== RECORDS FOR THE TASK ==
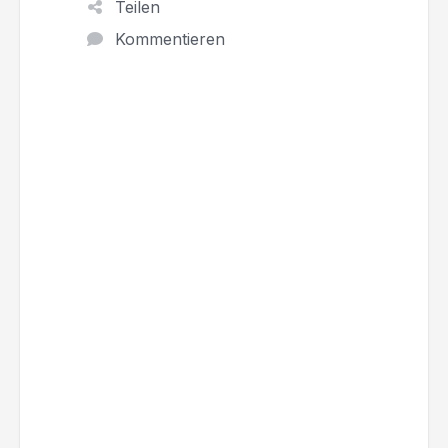
Teilen
Kommentieren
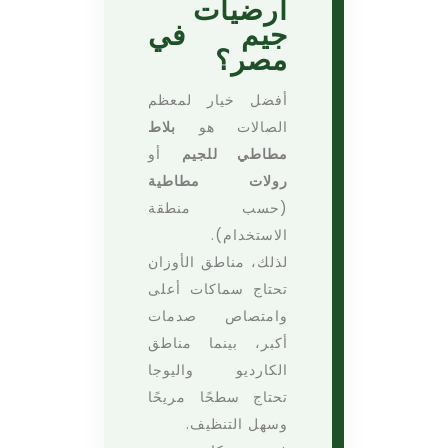
ارضيات
جيم في
مصر؟
أفضل خيار لمعظم
الصالات هو
بلاط
مطاطي للجيم
أو
رولات مطاطية
(حسب منطقة
الاستخدام).
لذلك، مناطق الأوزان
تحتاج سماكات أعلى
وامتصاص صدمات
أكبر، بينما مناطق
الكارديو واليوجا
تحتاج سطحًا مريحًا
وسهل التنظيف.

== WHAT IS EXPECTED ==
Report every line of the data above that contains the word "مناطق", copying each such line in full.

== SOLVED PROBLEM ==
لذلك، مناطق الأوزان
أكبر، بينما مناطق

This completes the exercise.